The input:
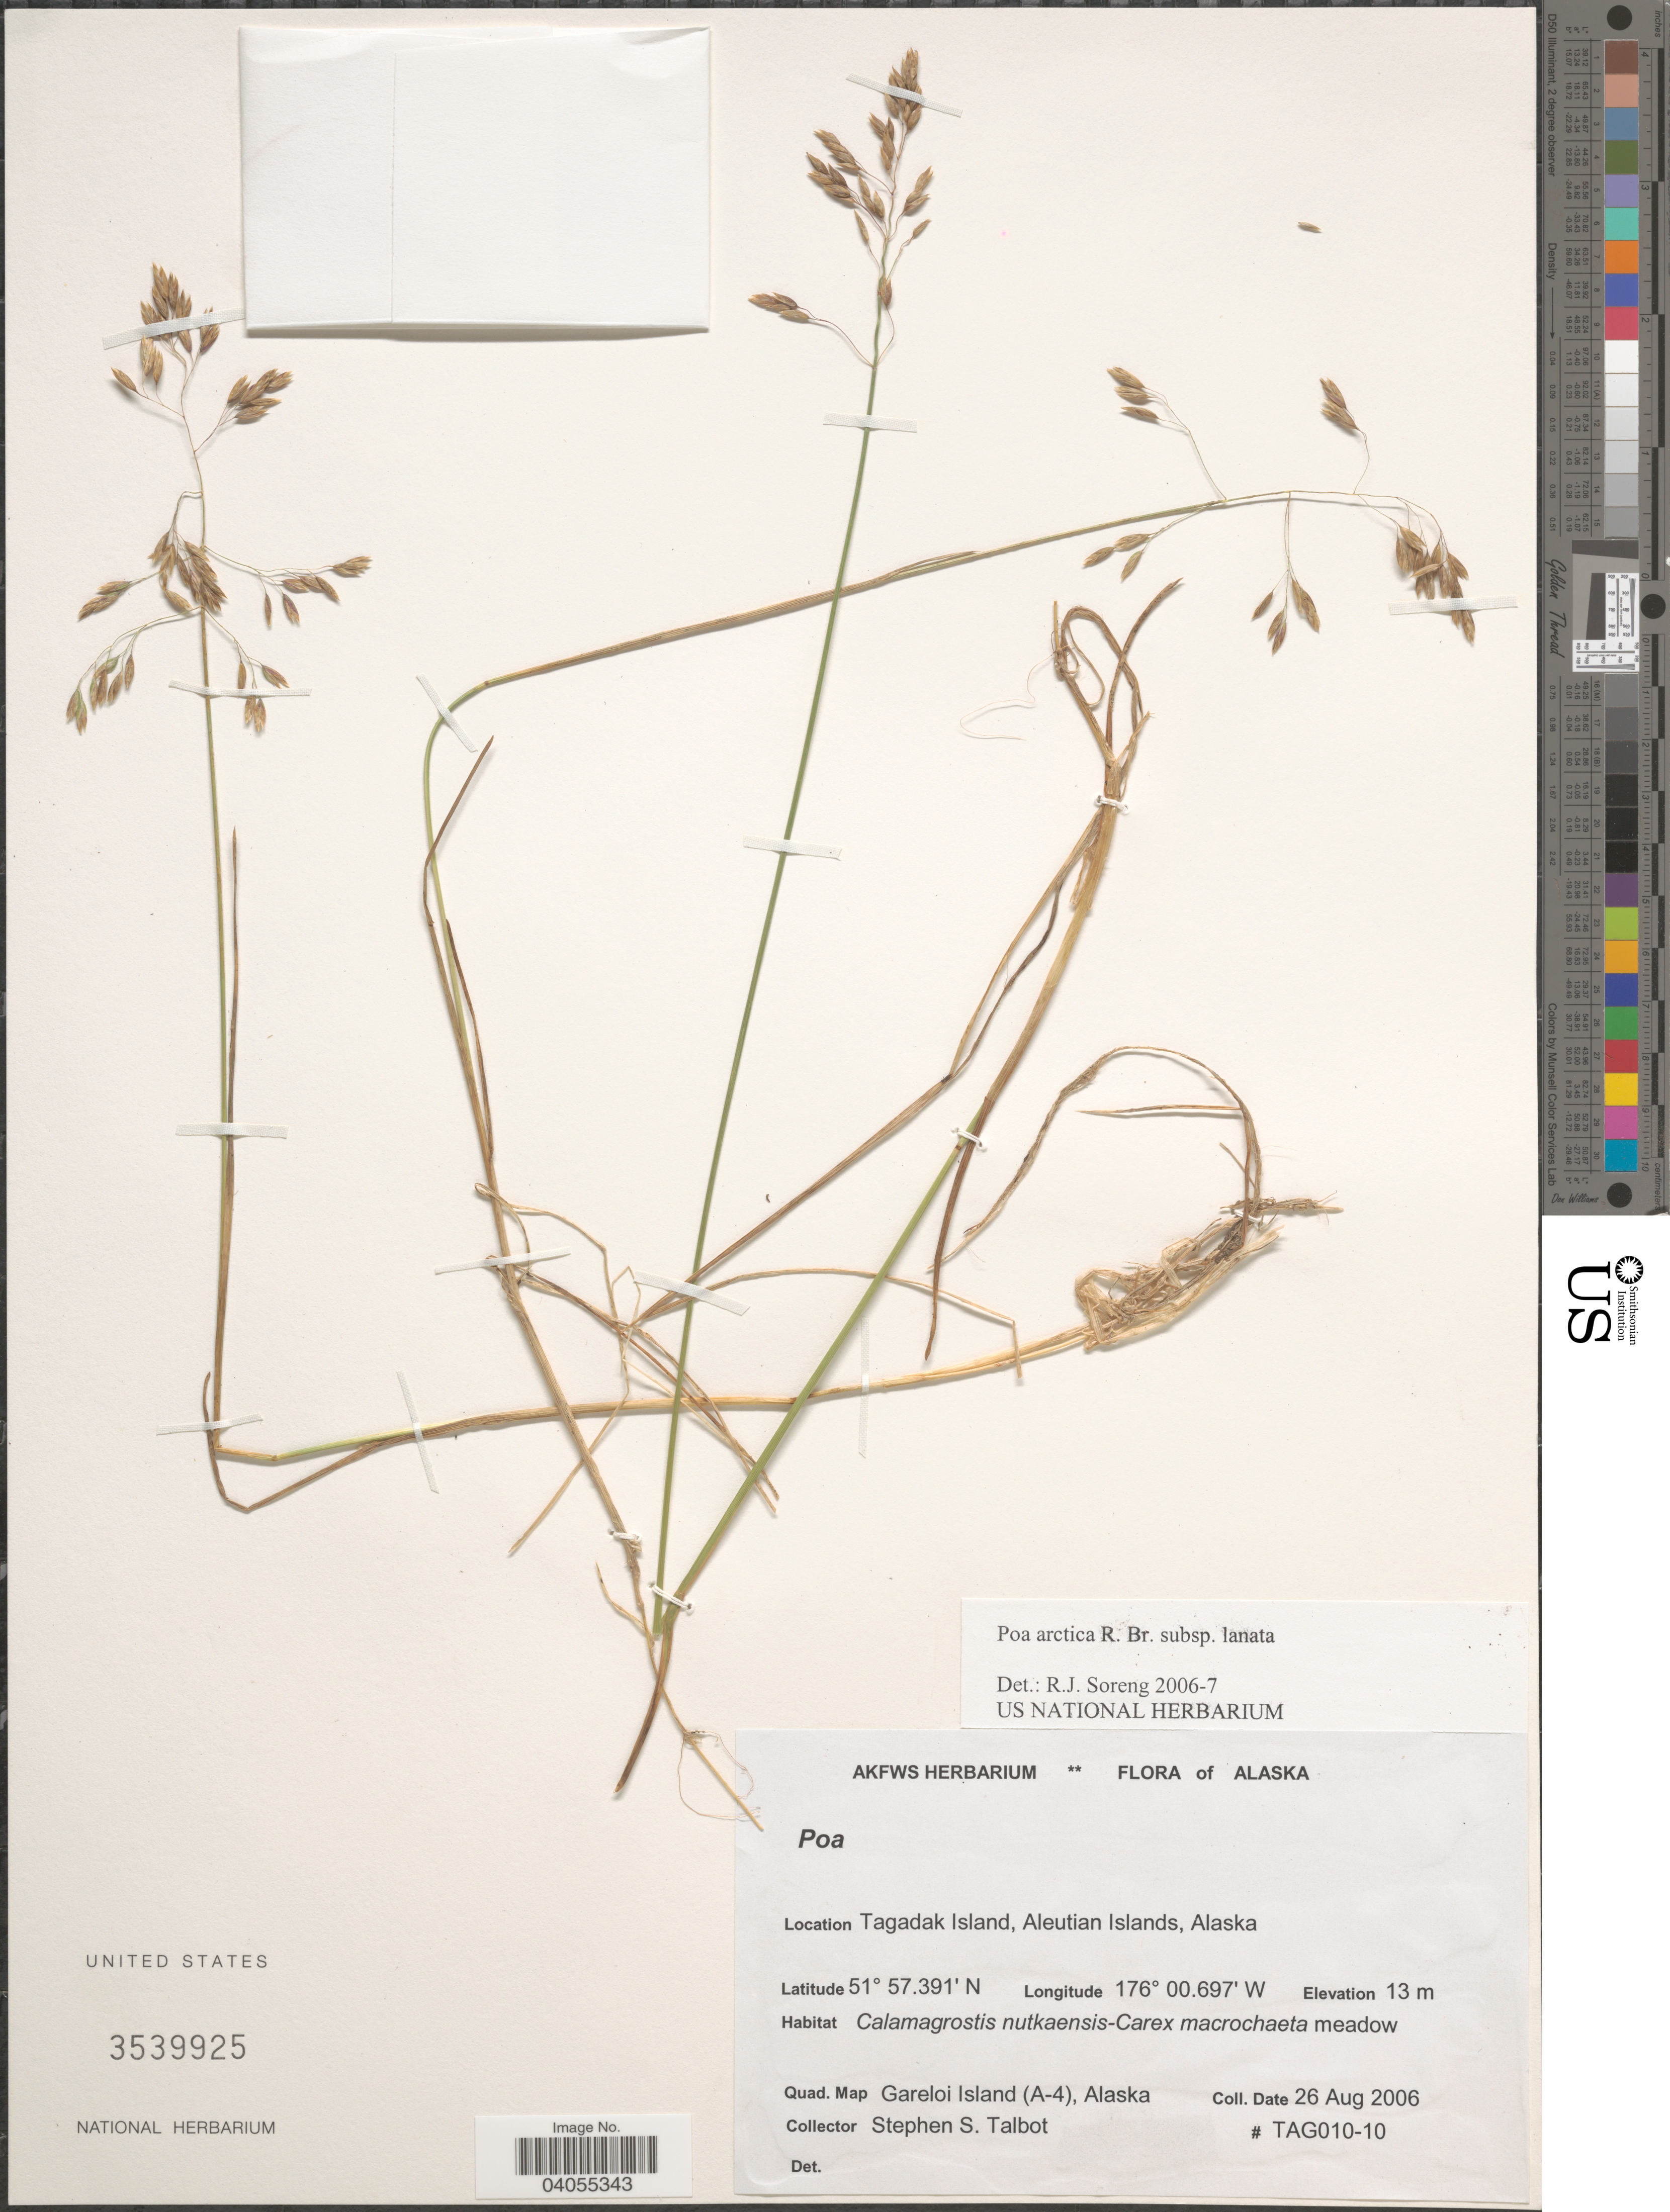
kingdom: Plantae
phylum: Tracheophyta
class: Liliopsida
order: Poales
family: Poaceae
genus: Poa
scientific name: Poa arctica subsp. lanata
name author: (Scribn. & Merr.) Soreng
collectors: S. S. Talbot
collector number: TAG010-10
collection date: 2006-08-26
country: United States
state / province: Alaska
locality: Tagadak Island, Aleutian Islands. Quad. Map Gareloi Island (A-4).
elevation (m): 13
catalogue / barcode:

The request: Can you reproduce the records without alteration, beginning with the line that contains "order: Poales" and continuing through the last line of the records?

Output of the exercise:
order: Poales
family: Poaceae
genus: Poa
scientific name: Poa arctica subsp. lanata
name author: (Scribn. & Merr.) Soreng
collectors: S. S. Talbot
collector number: TAG010-10
collection date: 2006-08-26
country: United States
state / province: Alaska
locality: Tagadak Island, Aleutian Islands. Quad. Map Gareloi Island (A-4).
elevation (m): 13
catalogue / barcode:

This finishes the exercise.